> _Brief_: Retype every line from the start of the entries below down to the line with "V pravděpodob\-nostním případě je", both ends included; skip the pictures.

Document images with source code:
——

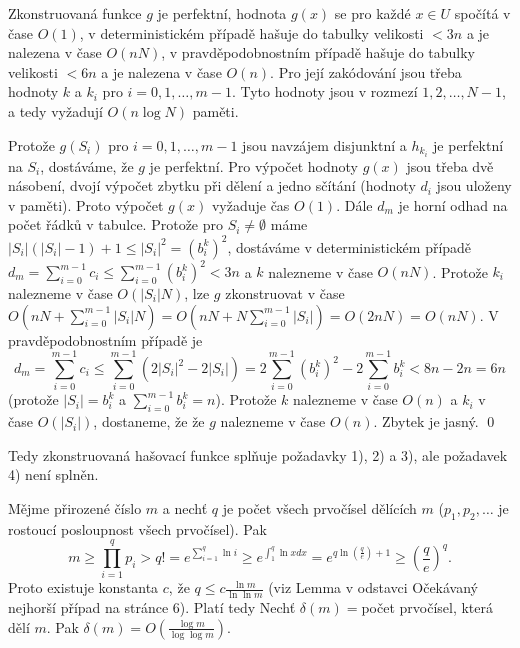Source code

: \documentclass[a4paper,12pt]{article}
\begin{document}
Zkonstruovaná funkce $g$ je perfektní, 
hodnota $g(x)$ se pro každé $x\in U$ spočítá v čase $
O(1)$, 
v deterministickém přípa\-dě hašuje do tabulky velikosti 
$<3n$ a je nalezena v čase $O(nN)$, v pravděpodobnostním 
přípa\-dě hašuje do tabulky velikosti $<6n$ a je nalezena 
v čase $O(n)$. Pro její zak\'odování jsou třeba hodnoty $
k$ a 
$k_i$ pro $i=0,1,\dots,m-1$. Tyto hodnoty jsou v rozmezí 
$1,2,\dots,N-1$, a tedy vyžadují $O(n\log N)$ paměti.
\endproclaim

Protože $g(S_i)$ pro $i=0,1,\dots,m-1$ 
jsou navzájem disjunktní a $h_{k_i}$ je perfektní na $S_
i$, 
dostáváme, že $g$ je perfektní. Pro výpočet hodnoty $
g(x)$ 
jsou třeba dvě násobení, dvojí výpočet zbytku při 
dělení a jedno sčítání (hodnoty $d_i$ jsou uloženy v 
paměti). Proto výpočet $g(x)$ vyžaduje čas $O(1)$. Dále 
$d_m$ je horní odhad na počet řádků v tabulce. 
Protože pro $S_i\ne\emptyset$ máme $|S_i|(|S_i|-1)+1\le |S_
i|^2=(b_i^k)^2$, 
dostáváme v deterministickém případě 
$d_m=\sum_{i=0}^{m-1}c_i\le\sum_{i=0}^{m-1}(b_i^k)^2<3n$ a $k$ nalezneme v čase 
$O(nN)$. Protože $k_i$ nalezneme v čase $O(|S_i|N)$, lze $g$ 
zkonstruovat v čase 
$O(nN+\sum_{i=0}^{m-1}|S_i|N)=O(nN+N\sum_{i=0}^{m-1}|S_i|)=O(2nN)
=O(nN)$. 
V pravděpodob\-nostním případě je 
$$d_m=\sum_{i=0}^{m-1}c_i\le\sum_{i=0}^{m-1}(2|S_i|^2-2|S_i|)=2\sum_{
i=0}^{m-1}(b_i^k)^2-2\sum_{i=0}^{m-1}b_i^k<8n-2n=6n$$
(protože $|S_i|=b_i^k$ a $\sum_{i=0}^{m-1}b_i^k=n$). Protože $
k$ nalezneme v čase $O(n)$ a $k_i$ v čase $O(|S_i|)$, dostaneme, že 
že $g$ nalezneme v čase $O(n)$. Zbytek je jasný. \qed
\enddemo

Tedy zkonstruovaná hašovací funkce splňuje požadavky 
1), 2) a 3), ale požadavek 4) není splněn. 

Mějme přirozené číslo $m$ a nech\v t $q$ je počet všech prvočísel 
dělících $m$ ($p_1,p_2,\dots$ je rostoucí posloupnost všech 
prvočísel). Pak
$$m\ge\prod_{i=1}^qp_i>q!=e^{\sum_{i=1}^q\ln i}\ge e^{\int_1^q\ln 
xdx}=e^{q\ln(\frac qe)+1}\ge (\frac qe)^q.$$
Proto existuje konstanta $c$, že $q\le c\frac {\ln m}{\ln\ln m}$ (viz Lemma v odstavci Očekávaný 
nejhorší případ na stránce 6). Platí tedy  
Nech\v t $\delta (m)=$počet prvočísel, která dělí 
$m$. Pak $\delta (m)=O(\frac {\log m}{\log\log m})$.
\endproclaim
\end{document}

——

> _Your response_:
Source code

: \documentclass[a4paper,12pt]{article}
\begin{document}
Zkonstruovaná funkce $g$ je perfektní, 
hodnota $g(x)$ se pro každé $x\in U$ spočítá v čase $
O(1)$, 
v deterministickém přípa\-dě hašuje do tabulky velikosti 
$<3n$ a je nalezena v čase $O(nN)$, v pravděpodobnostním 
přípa\-dě hašuje do tabulky velikosti $<6n$ a je nalezena 
v čase $O(n)$. Pro její zak\'odování jsou třeba hodnoty $
k$ a 
$k_i$ pro $i=0,1,\dots,m-1$. Tyto hodnoty jsou v rozmezí 
$1,2,\dots,N-1$, a tedy vyžadují $O(n\log N)$ paměti.
\endproclaim

Protože $g(S_i)$ pro $i=0,1,\dots,m-1$ 
jsou navzájem disjunktní a $h_{k_i}$ je perfektní na $S_
i$, 
dostáváme, že $g$ je perfektní. Pro výpočet hodnoty $
g(x)$ 
jsou třeba dvě násobení, dvojí výpočet zbytku při 
dělení a jedno sčítání (hodnoty $d_i$ jsou uloženy v 
paměti). Proto výpočet $g(x)$ vyžaduje čas $O(1)$. Dále 
$d_m$ je horní odhad na počet řádků v tabulce. 
Protože pro $S_i\ne\emptyset$ máme $|S_i|(|S_i|-1)+1\le |S_
i|^2=(b_i^k)^2$, 
dostáváme v deterministickém případě 
$d_m=\sum_{i=0}^{m-1}c_i\le\sum_{i=0}^{m-1}(b_i^k)^2<3n$ a $k$ nalezneme v čase 
$O(nN)$. Protože $k_i$ nalezneme v čase $O(|S_i|N)$, lze $g$ 
zkonstruovat v čase 
$O(nN+\sum_{i=0}^{m-1}|S_i|N)=O(nN+N\sum_{i=0}^{m-1}|S_i|)=O(2nN)
=O(nN)$. 
V pravděpodob\-nostním případě je 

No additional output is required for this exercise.